Dan Ronken, LAC, LPCC, LADC, LPC
Licensed Professional Counselor, Licensed Addiction Counselor, Licensed Professional Clinical Counselor, Licensed Alcohol & Drug Counselor
If you’re in recovery, considering a psychedelic experience will likely bring up a lot of questions. Especially if you have been taught that all “mind-altering” substances are to be avoided. You may be leery of using a substance to tap into this unconscious territory — I totally understand. For those who have been properly screened both medically and psychologically, using psychedelics responsibly hold great potential for healing addictive patterns that have developed over time. A contained psychedelic experience may offer great reach into your unconscious mind and bring to light past memories, mental processes, and emotional patterns that were previously inaccessible. There are probably a number of things on your mind that you would like to explore. No need to feel overwhelmed. Together we will delve deep into what you are specifically hoping to gain from a psychedelic experience. We will investigate what feels most significant and will do everything in our power to make it a safe healing experience for you. I believe that people have the dignity and right to recover on their own terms. I share the same definition of recovery as the Substance Abuse and Mental Health Services Association (SAMHSA): “Recovery is a process of change through which individuals improve their health and wellness, live a self-directed life, and strive to reach their full potential.”

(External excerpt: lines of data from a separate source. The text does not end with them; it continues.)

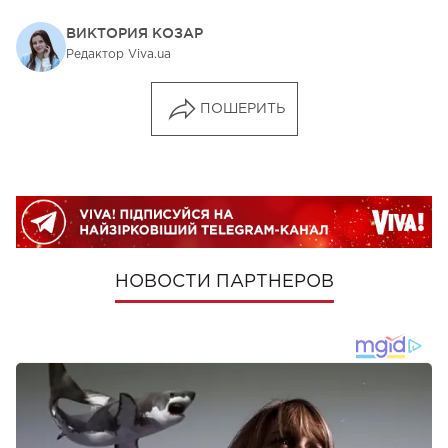
ВИКТОРИЯ КОЗАР
Редактор Viva.ua
ПОШЕРИТЬ
НОВОСТИ ПАРТНЕРОВ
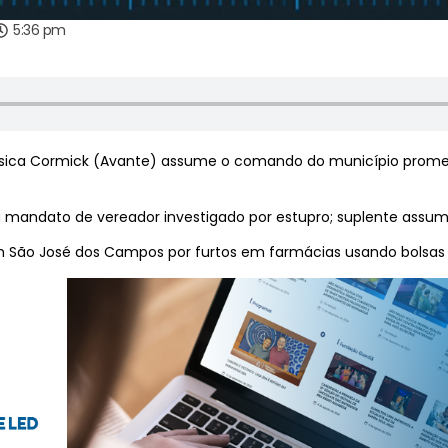
5:36 pm
sica Cormick (Avante) assume o comando do município promet
a mandato de vereador investigado por estupro; suplente assum
 em São José dos Campos por furtos em farmácias usando bolsas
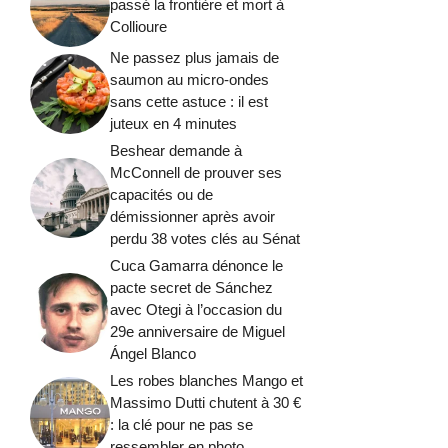
passé la frontière et mort à
Collioure
Ne passez plus jamais de
saumon au micro-ondes
sans cette astuce : il est
juteux en 4 minutes
Beshear demande à
McConnell de prouver ses
capacités ou de
démissionner après avoir
perdu 38 votes clés au Sénat
Cuca Gamarra dénonce le
pacte secret de Sánchez
avec Otegi à l’occasion du
29e anniversaire de Miguel
Ángel Blanco
Les robes blanches Mango et
Massimo Dutti chutent à 30 €
: la clé pour ne pas se
ressembler en photo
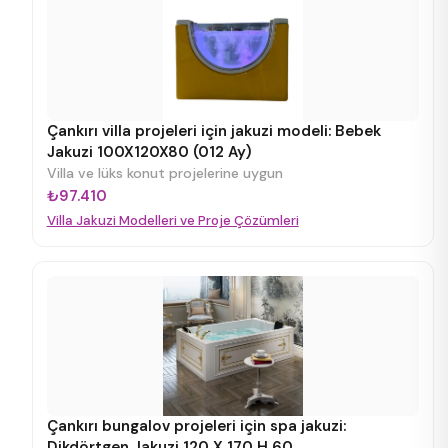
Çankırı villa projeleri için jakuzi modeli: Bebek
Jakuzi 100X120X80 (012 Ay)
Villa ve lüks konut projelerine uygun
₺97.410
Villa Jakuzi Modelleri ve Proje Çözümleri
Çankırı bungalov projeleri için spa jakuzi:
Dikdörtgen Jakuzi 120 X 170 H 60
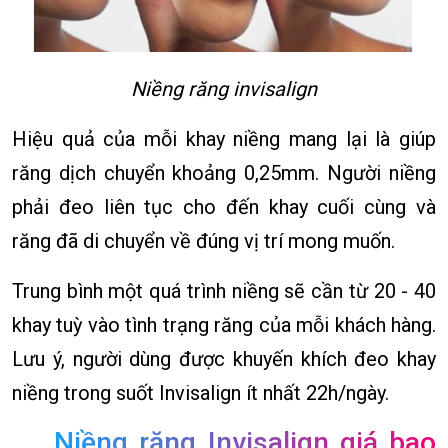
Niềng răng invisalign
Hiệu quả của mỗi khay niềng mang lại là giúp
răng dịch chuyển khoảng 0,25mm. Người niềng
phải đeo liên tục cho đến khay cuối cùng và
răng đã di chuyển về đúng vị trí mong muốn.
Trung bình một quá trình niềng sẽ cần từ 20 - 40
khay tuỳ vào tình trạng răng của mỗi khách hàng.
Lưu ý, người dùng được khuyến khích đeo khay
niềng trong suốt Invisalign ít nhất 22h/ngày.
Niềng răng Invisalign giá bao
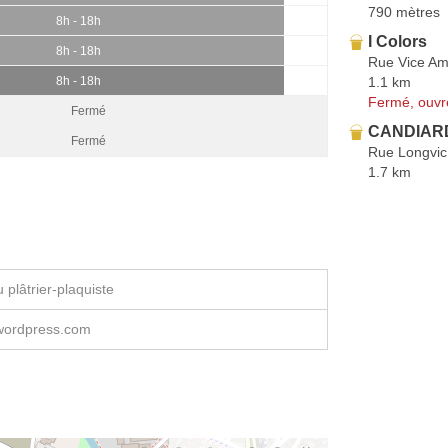
790 mètres
8h - 18h
I Colors
8h - 18h
Rue Vice Ami
1.1 km
8h - 18h
Fermé, ouvr
Fermé
CANDIAR
Fermé
Rue Longvic
1.7 km
plâtrier-plaquiste
.wordpress.com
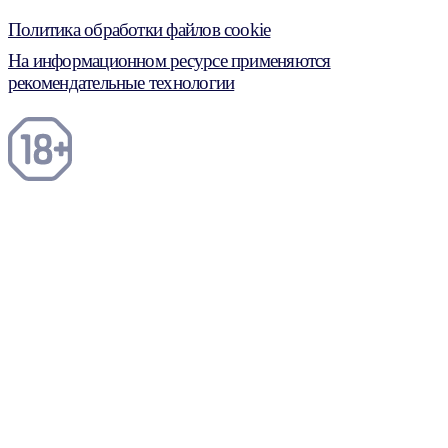
Политика обработки файлов cookie
На информационном ресурсе применяются
рекомендательные технологии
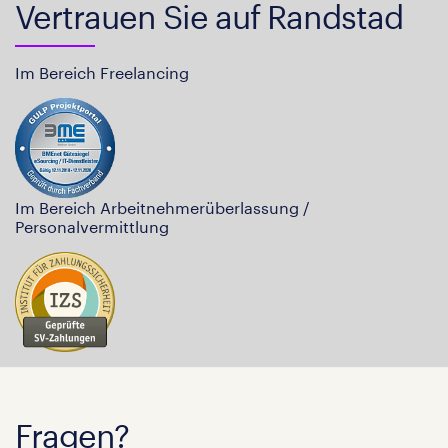
Vertrauen Sie auf Randstad
Im Bereich Freelancing
Im Bereich Arbeitnehmerüberlassung /
Personalvermittlung
Fragen?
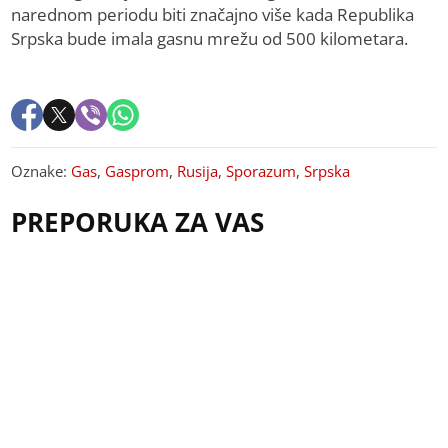
narednom periodu biti značajno više kada Republika
Srpska bude imala gasnu mrežu od 500 kilometara.
Oznake:
Gas
,
Gasprom
,
Rusija
,
Sporazum
,
Srpska
PREPORUKA ZA VAS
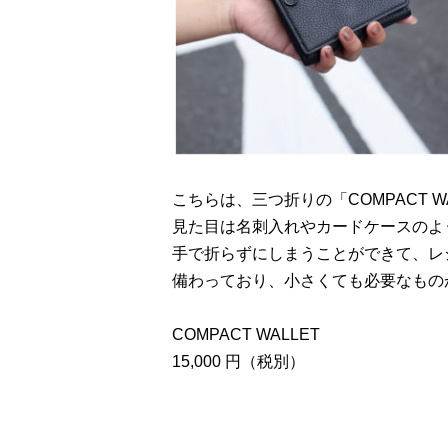
こちらは、三つ折りの「COMPACT W
見た目は名刺入れやカードケースのよ
手で折らずにしまうことができて、レ
備わっており、小さくても必要なもの
COMPACT WALLET
15,000 円（税別）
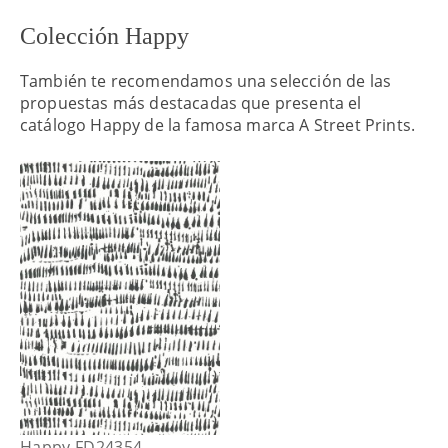
Colección Happy
También te recomendamos una selección de las
propuestas más destacadas que presenta el
catálogo Happy de la famosa marca A Street Prints.
Happy FD24354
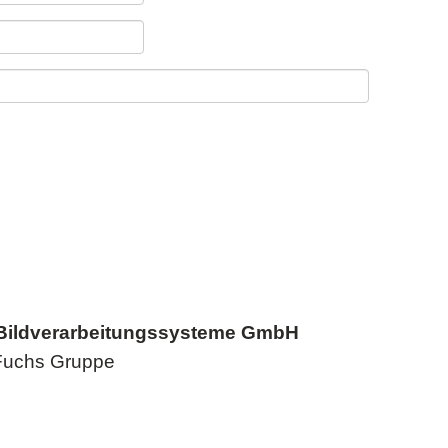
 Bildverarbeitungssysteme GmbH
Fuchs Gruppe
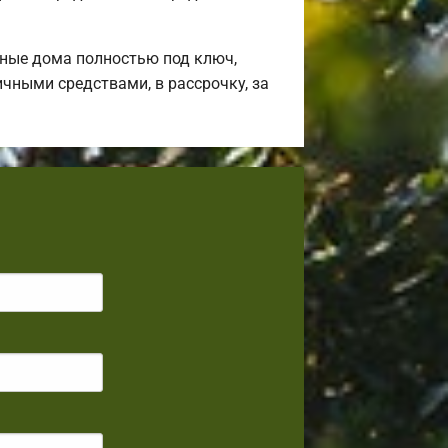
ные дома полностью под ключ,
чными средствами, в рассрочку, за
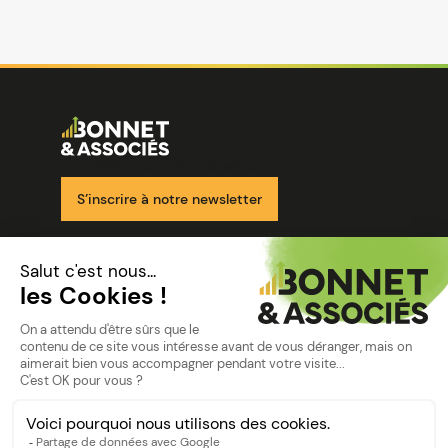
Image
Ensemble pour votre réussite
S’inscrire à notre newsletter
Nos solutions
Nos cabinets
Mon espace client
mentions
Mentions légales
Politique de confidentialité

I’m an experienced licensed therapist in Boulder, CO and Minneapolis, MN and a person in long term recovery. I am a pursuer of novelty, which has led me to experience some of life’s greatest highs as well its painful lows. In all of these instances, I have sought deeper meaning. I received my MA in Adlerian Psychology with an emphasis in Co-occuring Disorders from Adler Graduate School. Co-occuring (also known as dual diagnosis) can be described as someone who simultaneously experiences mental health symptoms, e.g., depression, anxiety, PTSD, etc., and a substance use disorder. With that said, I’m not a huge fan of labels and my philosophy is more open minded. I believe individual differences matter. Back to my story. Getting support for understanding my unconscious patterns of how I related to myself and the world was a critical component for transformation to occur. Another truth is that insight is not enough. I had to learn how to work with these mental and emotional patterns. This didn’t happen overnight. It took a lot of emotional honesty, gentleness, supportive relationships, and most importantly, patience. Believe me. It’s worth the time and effort.